Trombosit Yüksekliği Belirtileri
- Hastalığın önde gelen belirtisi, kandaki trombositlerin sürekli veya yavaşça artmasıdır.
- Bunun sonucunda küçük kan damarlarında dolaşım bozuklukları ve çeşitli organlarda fonksiyonel şikayetler ortaya çıkar.
- El ve ayak parmaklarındaki kan dolaşımının bozulması, şişlik ve yanma ile birlikte ağrılı kızarıklığa yol açar. Bu durumda doktor eritromelaljiden bahseder.
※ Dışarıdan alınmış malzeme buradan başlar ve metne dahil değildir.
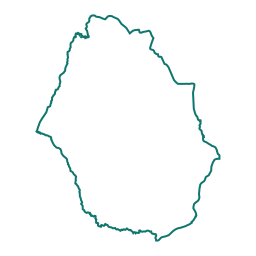 outline of Quinchia, Risaralda, Colombia
{"feature_id": "7082276B81179954496146", "entity_name": "Quinchia", "entity_type": "district", "adm_level": 2, "iso_a3": "COL", "parent_name": "Colombia", "parent_adm1": "Risaralda", "projection": "robinson", "projection_center": [-75.724, 5.326], "detail": "fine", "context": "isolated", "style": "outline", "palette": "teal", "viewbox_px": 256, "rotation_deg": 0, "n_neighbors": 0, "source": "geoboundaries", "source_scale": "gbopen_adm2", "svg_char_len": 5675}
<svg xmlns="http://www.w3.org/2000/svg" viewBox="0 0 256 256"><path d="M156.1,240.5L157.5,240.6L158.2,240.4L158.9,240.0L160.9,237.8L162.2,237.1L165.7,236.3L168.7,235.2L173.2,231.0L175.1,229.6L176.5,228.9L177.9,228.3L180.8,227.7L185.1,226.3L189.8,224.1L191.8,222.7L191.5,222.1L193.5,220.2L195.1,217.5L195.6,216.3L196.0,216.4L196.3,215.4L196.2,214.4L195.5,212.0L193.4,208.4L193.5,206.5L194.0,204.4L194.5,203.5L198.2,200.6L199.1,198.9L199.4,197.2L199.0,194.1L199.5,188.7L200.2,184.9L200.7,183.9L201.1,183.4L202.8,182.0L204.0,181.3L205.1,179.5L205.6,177.5L205.8,177.1L206.3,176.7L208.1,175.7L208.8,175.1L211.2,170.7L211.4,166.6L212.9,162.4L214.5,159.8L215.1,159.4L217.0,158.8L219.4,158.8L219.5,156.7L219.4,155.5L219.1,154.8L218.1,154.2L217.8,153.7L216.9,150.9L216.9,150.3L215.8,148.0L215.3,147.3L213.7,146.4L212.0,145.9L210.4,144.7L209.1,144.1L206.5,142.3L204.2,141.4L203.6,140.9L203.2,140.1L203.1,139.7L203.2,139.0L203.0,138.5L203.2,138.0L203.1,137.0L203.9,137.0L203.8,135.9L202.6,135.1L202.5,134.8L202.7,134.5L202.2,134.1L201.8,132.7L201.6,130.9L199.8,129.2L199.4,128.5L199.5,128.0L200.0,126.7L199.5,125.2L200.6,123.8L200.4,123.1L200.6,122.7L200.5,122.1L200.0,121.5L200.6,121.1L200.6,120.6L200.5,120.3L199.0,120.2L198.2,119.7L197.9,119.2L197.4,117.1L196.9,116.3L196.4,116.0L195.4,114.2L193.8,108.9L193.3,98.1L193.0,92.9L194.2,87.0L194.4,84.4L194.1,84.0L192.7,83.5L191.9,83.5L189.6,83.9L187.5,83.8L178.9,83.9L177.7,83.7L176.8,83.0L174.6,80.8L173.9,79.8L168.5,67.2L166.7,64.9L166.1,64.5L164.5,63.9L164.3,63.5L161.4,57.1L160.5,56.7L159.2,56.8L158.7,56.6L158.3,56.1L158.0,54.3L157.7,54.2L156.8,54.2L156.0,53.8L155.6,53.4L154.7,52.9L154.0,51.0L153.6,50.4L153.0,50.0L151.0,49.4L150.3,48.9L150.1,48.1L150.3,47.2L151.4,43.6L153.4,38.1L152.3,36.6L151.4,34.9L150.6,32.6L150.1,31.7L149.2,30.9L148.5,30.8L146.3,31.4L142.9,32.0L141.3,32.7L140.2,32.7L139.6,32.3L139.1,30.2L138.8,29.7L134.4,30.2L133.1,30.7L131.7,31.7L129.8,33.4L126.5,28.2L125.4,27.1L121.4,23.9L119.2,20.6L118.0,19.2L117.2,18.7L113.5,17.1L112.0,16.2L109.6,15.9L107.9,16.4L105.5,19.0L105.1,19.3L102.9,18.6L99.4,17.1L98.8,16.9L97.8,17.1L97.1,16.8L96.2,16.7L94.7,15.5L92.2,15.4L91.8,15.8L90.6,16.3L90.1,17.5L89.4,18.3L89.2,19.0L89.4,20.6L88.7,22.1L87.4,22.9L86.4,24.0L86.3,24.6L86.8,26.1L86.8,26.8L86.7,27.5L85.7,28.4L85.7,28.7L87.0,30.7L87.3,31.6L87.9,35.1L88.7,36.1L88.7,36.8L88.5,37.2L88.0,37.3L87.2,36.8L86.7,36.8L86.5,37.0L86.6,37.6L85.4,38.1L85.3,37.7L85.6,36.8L85.4,36.3L85.0,36.3L84.7,37.0L84.2,37.3L83.4,37.0L82.6,36.0L82.2,36.1L81.6,37.2L81.3,37.3L81.1,37.2L81.1,36.9L81.5,36.1L81.3,34.9L81.4,34.2L81.0,34.1L80.3,34.5L79.7,33.7L79.3,33.9L79.2,34.5L78.4,33.2L78.1,32.9L77.7,32.8L77.5,33.0L77.9,33.6L77.8,33.9L77.4,34.0L76.6,33.6L75.8,33.6L75.5,35.1L75.9,36.6L75.8,37.0L75.6,37.2L74.8,36.7L74.4,36.9L73.5,38.6L73.4,40.1L73.2,40.7L71.9,42.2L71.0,42.7L70.7,43.3L70.5,44.8L70.6,47.4L69.8,48.7L69.7,50.3L69.1,51.2L67.8,51.8L67.5,52.3L67.7,53.4L67.4,54.2L67.8,54.9L67.7,55.9L68.1,57.4L67.4,59.2L67.6,61.3L67.1,62.2L67.1,62.8L67.5,63.7L67.1,64.1L65.6,67.4L65.2,68.8L65.2,70.4L65.0,71.0L64.4,71.5L63.9,72.5L60.4,75.2L59.6,76.8L59.6,78.9L60.3,81.4L60.3,82.1L59.7,84.2L59.6,86.3L58.6,87.2L58.1,88.9L57.7,89.3L56.7,89.7L56.0,89.7L55.6,90.1L55.6,91.2L55.0,92.1L55.0,93.5L54.4,94.6L53.4,95.3L53.0,96.4L52.1,97.4L52.0,100.3L51.0,101.4L51.3,102.7L50.4,104.4L50.4,105.4L50.1,106.2L49.5,106.6L48.4,106.9L47.8,107.2L46.3,112.3L42.3,118.2L39.9,122.1L37.6,128.6L37.1,130.6L36.5,131.4L37.0,132.0L37.9,132.5L38.2,132.4L38.2,131.8L38.6,131.8L39.2,132.2L39.3,132.5L39.6,132.6L39.7,132.8L40.1,132.7L40.2,133.0L40.0,133.3L40.4,133.4L40.7,133.7L41.8,133.4L43.3,134.1L44.6,134.4L45.5,135.3L46.0,135.2L47.7,135.5L49.0,136.4L50.6,136.8L51.1,137.6L51.1,138.8L51.3,139.0L51.3,139.5L51.6,139.8L51.5,140.2L52.9,143.1L54.1,145.2L56.4,147.5L57.2,147.8L58.7,148.0L60.3,149.0L60.7,149.7L61.2,150.9L61.6,153.5L63.2,155.7L64.7,157.1L65.6,157.7L66.8,159.0L67.0,159.5L67.4,162.1L68.1,163.3L67.9,164.3L68.8,165.2L69.1,166.7L70.1,168.2L70.6,171.1L71.7,171.5L72.9,172.5L73.5,173.8L74.7,175.1L75.4,175.5L75.7,176.3L76.1,176.7L76.1,177.0L75.6,178.5L75.9,180.1L75.6,180.9L75.3,183.4L75.5,183.7L76.3,184.0L76.7,184.8L77.2,185.3L77.6,186.0L78.1,186.3L78.8,188.5L79.6,189.4L79.8,190.5L79.3,191.9L79.7,192.3L79.9,196.7L80.6,197.8L80.7,198.7L81.2,200.5L81.8,201.5L82.1,202.6L81.1,203.9L82.4,205.4L82.7,206.1L82.7,208.5L82.8,209.2L84.3,210.4L84.5,211.3L84.8,211.7L86.3,212.8L86.8,212.9L87.9,212.3L89.2,212.9L89.9,212.8L90.0,213.1L89.7,213.8L89.8,214.1L90.6,214.1L90.8,214.3L90.9,215.7L91.4,215.9L92.3,215.7L93.4,216.5L94.8,215.8L95.5,216.0L95.7,216.8L95.3,218.4L95.6,218.9L96.2,219.2L96.3,219.7L96.0,220.3L96.2,221.3L96.1,222.6L96.3,222.9L97.7,223.0L98.2,223.3L98.2,223.8L97.9,225.0L98.3,225.9L100.9,226.8L101.0,226.6L100.9,225.7L101.2,225.2L101.7,225.0L103.5,225.8L104.1,225.8L104.6,225.2L105.0,224.2L105.4,224.0L105.7,224.2L106.1,224.8L107.1,224.8L107.5,225.0L108.3,226.4L109.1,227.0L111.4,227.4L112.9,228.3L115.2,228.0L115.5,228.7L116.1,229.3L116.8,229.4L117.8,229.1L118.3,229.6L119.6,230.1L120.3,230.8L120.9,230.5L121.3,229.7L121.8,229.6L122.2,230.0L122.7,230.1L123.4,229.4L124.0,229.3L124.9,229.8L125.4,229.8L126.1,229.3L126.6,228.5L127.0,228.5L127.8,229.2L129.2,230.2L129.6,230.2L130.2,229.9L130.6,229.9L131.3,230.9L132.4,231.6L133.3,233.2L134.2,232.2L134.8,232.2L135.4,232.4L135.7,233.3L136.7,232.6L138.7,233.0L139.3,232.5L139.5,232.0L139.1,230.8L139.2,230.6L139.7,230.4L140.1,230.5L141.1,231.4L142.2,231.8L143.8,231.4L145.3,231.6L146.7,230.8L147.6,230.6L149.0,230.9L150.2,231.7L151.2,231.5L151.5,232.9L152.3,233.7L153.6,233.8L154.7,234.3L155.6,234.1L156.3,235.8L155.4,237.7L155.5,238.4L156.1,239.4L156.1,240.5Z" fill="none" stroke="#0f766e" stroke-width="2"/></svg>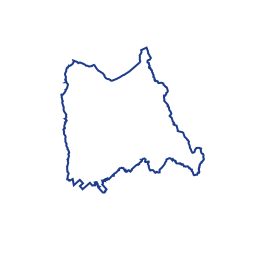 South Wairarapa District, Wellington, New Zealand, rotated 123°
{"feature_id": "76426892B24718175617028", "entity_name": "South Wairarapa District", "entity_type": "district", "adm_level": 2, "iso_a3": "NZL", "parent_name": "New Zealand", "parent_adm1": "Wellington", "projection": "orthographic", "projection_center": [175.354, -41.267], "detail": "fine", "context": "isolated", "style": "outline", "palette": "blue", "viewbox_px": 256, "rotation_deg": 123, "n_neighbors": 0, "source": "geoboundaries", "source_scale": "gbopen_adm2", "svg_char_len": 5860}
<svg xmlns="http://www.w3.org/2000/svg" viewBox="0 0 256 256"><g transform="rotate(123 128 128)"><path d="M108.9,50.9L109.2,51.6L109.0,52.7L108.5,53.2L108.3,53.8L106.5,55.2L105.5,55.4L105.4,56.0L105.9,56.4L105.9,57.5L107.4,59.7L108.4,59.7L108.9,60.0L112.0,59.2L113.4,60.0L113.7,60.6L112.5,62.7L111.7,63.5L111.3,64.6L110.2,66.0L109.7,66.2L108.8,67.2L108.0,68.7L107.1,69.3L106.6,69.3L106.1,69.6L106.0,70.3L105.5,71.2L105.6,72.1L105.1,72.8L104.5,75.8L102.2,78.7L101.9,79.3L102.0,80.5L103.0,83.0L103.4,84.7L102.6,85.2L99.6,88.5L100.3,91.7L99.8,92.1L98.9,91.8L98.5,92.8L98.3,93.0L98.2,93.9L95.6,97.0L95.4,99.5L94.8,99.8L94.2,99.4L92.3,99.5L91.3,100.9L90.2,103.4L89.5,104.1L88.6,104.6L88.1,106.6L87.5,106.3L86.7,107.6L85.5,112.5L84.0,113.1L83.0,114.4L82.3,114.7L81.4,115.5L81.1,115.5L80.5,114.3L79.7,114.5L78.9,114.4L77.9,115.0L76.9,114.5L75.3,114.7L73.2,117.1L72.8,118.0L73.1,118.6L72.8,119.3L72.8,120.0L72.4,120.8L72.5,121.7L71.4,122.6L71.7,124.4L73.8,127.0L72.7,128.5L72.8,129.3L73.2,129.5L73.8,130.7L73.6,131.2L73.0,131.4L73.1,132.2L72.0,132.6L71.2,133.9L71.3,134.7L69.8,135.2L69.4,135.8L69.3,136.5L68.2,137.4L68.0,138.3L66.7,139.3L66.5,139.8L66.7,140.6L66.4,140.9L66.2,141.5L65.7,141.5L65.4,142.1L66.1,143.0L66.0,143.3L65.2,143.7L64.0,143.7L63.4,144.8L62.1,146.0L62.4,147.2L62.1,147.7L60.6,148.3L58.7,146.9L56.8,147.0L56.2,148.1L56.0,148.9L55.3,149.6L54.5,151.8L53.7,152.2L52.7,153.2L50.5,156.2L55.6,159.4L56.0,158.8L57.0,158.0L59.0,157.7L60.7,157.8L61.4,157.1L64.2,155.4L65.4,154.0L66.9,153.9L80.0,157.7L84.9,159.9L85.6,160.5L85.2,159.8L86.4,160.9L89.9,162.5L93.5,164.6L97.0,167.1L97.5,167.9L97.6,168.6L97.3,169.0L97.3,170.1L97.9,171.5L98.3,173.1L97.8,175.3L97.0,176.3L96.5,176.6L96.5,177.4L95.9,178.4L95.9,182.8L96.0,183.3L96.0,184.4L95.2,186.9L93.7,190.1L93.6,190.9L95.6,192.2L95.8,192.1L97.7,194.2L97.8,195.8L98.6,197.0L98.3,199.1L98.6,200.7L98.6,201.6L99.0,202.4L99.0,203.4L99.4,204.2L100.7,205.0L100.3,206.6L101.2,210.6L102.1,209.5L104.6,209.4L106.3,209.9L106.5,210.2L107.2,210.4L107.9,211.0L107.9,211.5L108.8,211.4L109.2,211.6L110.1,211.3L110.6,211.9L111.0,212.0L112.4,211.6L114.4,210.6L115.2,210.7L117.2,210.2L119.3,207.6L121.4,206.9L121.2,206.6L121.3,206.5L121.6,206.8L122.7,205.1L123.0,205.0L123.7,205.3L123.2,204.5L123.7,203.5L124.0,202.3L124.7,201.8L127.8,200.9L129.2,200.8L130.0,201.2L130.2,200.7L132.2,200.4L135.3,200.8L135.7,200.9L136.2,202.0L136.5,202.0L136.9,201.1L138.3,200.5L138.9,199.6L140.3,198.5L141.0,197.2L142.0,197.3L142.6,197.0L143.6,195.7L144.6,194.7L145.3,193.4L147.6,192.1L148.5,191.2L149.4,189.5L150.3,187.1L151.3,186.8L152.5,185.6L153.3,185.7L154.0,185.5L154.6,185.9L154.6,185.4L154.9,184.7L154.9,183.9L155.2,183.4L156.0,183.7L156.7,183.5L157.0,183.9L158.0,183.3L158.2,183.5L158.6,183.0L159.7,183.0L161.1,182.5L162.2,181.7L162.2,181.0L162.8,180.7L163.2,180.8L163.4,181.3L164.5,181.4L166.0,179.4L166.7,179.3L167.8,178.4L168.4,177.3L168.6,176.4L169.6,175.3L171.2,174.8L172.7,173.5L173.4,173.2L174.3,172.0L174.4,171.3L175.0,170.7L176.1,170.4L177.0,169.3L177.7,167.7L178.8,167.2L178.8,166.5L179.8,164.8L180.3,164.7L180.8,163.8L182.6,163.8L183.2,162.6L183.6,162.3L185.7,161.6L187.3,161.6L187.4,160.7L188.5,160.5L189.7,159.2L192.7,158.2L193.5,158.2L194.1,157.5L196.0,156.4L196.5,155.7L197.6,155.2L197.9,154.5L197.8,154.1L198.3,153.1L199.6,152.6L200.5,152.7L202.2,151.7L203.8,151.3L204.2,151.0L203.7,150.0L204.1,149.5L203.8,149.1L204.0,148.7L203.5,148.6L203.5,148.0L200.9,146.6L205.5,142.3L197.7,140.2L198.9,135.6L202.9,136.7L204.1,132.7L194.7,130.1L195.7,126.6L194.8,125.8L194.6,125.1L193.9,124.6L193.8,124.3L193.2,124.5L192.8,124.1L192.5,124.2L192.0,124.7L192.8,125.2L191.9,126.1L191.7,125.7L191.1,125.7L190.5,124.9L190.7,124.2L191.5,123.5L191.5,122.8L193.1,121.7L193.6,121.1L193.6,120.4L192.8,120.3L192.7,119.9L194.1,120.3L195.8,114.0L195.0,112.7L194.7,112.5L194.1,112.7L193.6,112.4L192.9,112.9L192.7,112.7L191.1,112.6L189.4,118.9L188.4,118.7L187.6,119.2L187.0,119.4L187.0,120.0L186.1,119.7L185.9,120.8L185.8,120.7L185.6,120.0L184.9,120.7L185.1,120.0L184.9,118.7L184.5,119.2L184.1,118.8L183.9,119.3L183.4,119.3L182.7,118.7L183.2,118.4L183.4,117.9L182.9,117.6L181.8,117.7L182.1,117.0L181.5,116.9L181.7,116.5L181.4,116.1L175.8,115.1L176.1,114.4L175.9,113.9L174.1,114.7L173.2,114.4L172.4,113.9L169.8,113.2L168.6,113.3L168.2,112.6L167.5,113.2L166.4,113.1L165.4,111.9L164.0,111.3L164.3,111.3L164.6,110.8L164.1,110.0L164.5,109.6L164.9,108.8L164.5,107.8L164.9,107.8L164.8,107.4L165.7,107.2L165.7,106.4L165.9,106.1L165.7,105.8L165.3,106.1L165.0,105.8L165.3,105.6L165.3,105.2L164.8,105.2L164.6,105.5L164.3,104.9L163.0,104.5L162.9,104.2L163.3,102.8L163.3,102.2L161.0,101.9L160.7,102.4L154.6,100.8L153.0,99.9L153.3,99.4L152.3,98.9L151.7,99.3L149.5,99.0L149.4,98.7L147.9,98.4L147.4,98.9L147.3,99.5L146.9,99.0L145.6,98.5L144.6,97.6L144.7,96.3L145.1,95.8L146.8,95.6L147.0,95.4L147.0,94.9L146.2,93.4L145.3,93.0L144.9,92.4L145.5,91.9L146.7,92.0L147.4,91.7L148.5,89.7L149.1,89.6L149.7,89.1L151.5,86.6L151.5,86.1L150.4,85.3L149.7,83.8L149.8,83.3L150.3,82.5L150.3,81.6L150.7,80.7L150.2,80.3L149.0,80.0L148.9,78.4L148.0,77.3L145.7,78.8L142.7,78.0L138.4,77.6L136.9,78.0L134.9,77.9L133.4,78.6L130.7,76.8L130.4,75.9L130.4,75.0L131.0,73.2L129.7,73.3L130.1,72.4L130.0,71.4L130.3,70.6L129.8,70.7L129.7,70.2L131.1,68.5L131.2,68.0L130.4,66.4L129.2,65.1L129.8,64.3L129.6,63.9L129.0,63.5L129.4,62.7L128.6,62.2L128.9,61.7L129.0,61.0L129.7,60.2L129.1,59.3L129.1,58.7L127.7,57.3L127.6,56.8L128.4,54.8L127.9,54.6L128.5,52.7L128.1,51.7L129.3,51.2L129.6,49.9L131.6,47.3L131.6,46.8L130.6,45.8L129.8,45.3L129.5,44.6L127.5,45.1L126.8,44.0L125.6,44.5L125.2,45.3L123.9,46.0L123.9,46.3L122.7,46.8L122.5,46.6L122.0,46.7L121.7,47.1L120.5,47.4L120.2,47.7L119.9,47.5L118.4,48.0L117.2,47.5L116.6,47.8L116.4,47.5L116.0,47.7L114.8,47.3L113.7,47.4L113.3,47.2L112.2,47.8L111.9,48.6L111.1,49.3L110.4,49.4L109.6,49.9L108.9,50.9Z" fill="none" stroke="#1e3a8a" stroke-width="2"/></g></svg>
- Bacaklara kan akışının olmaması nedeniyle yürürken ağrı, konsantrasyon bozuklukları ve görme bozuklukları da trombositemi belirtileri arasındadır.
- Çoğu kan hücresi gibi trombositler de 5 ila 12 günlük bir yaşam süresinin ardından karaciğer ve dalakta parçalanır. Trombosit birikiminin artması nedeniyle her iki organ da şişebilir. Bu hepatosplenomegali, etkilenen kişide ağrı veya karnın üst kısmında baskı hissi yoluyla kendini hissettirir.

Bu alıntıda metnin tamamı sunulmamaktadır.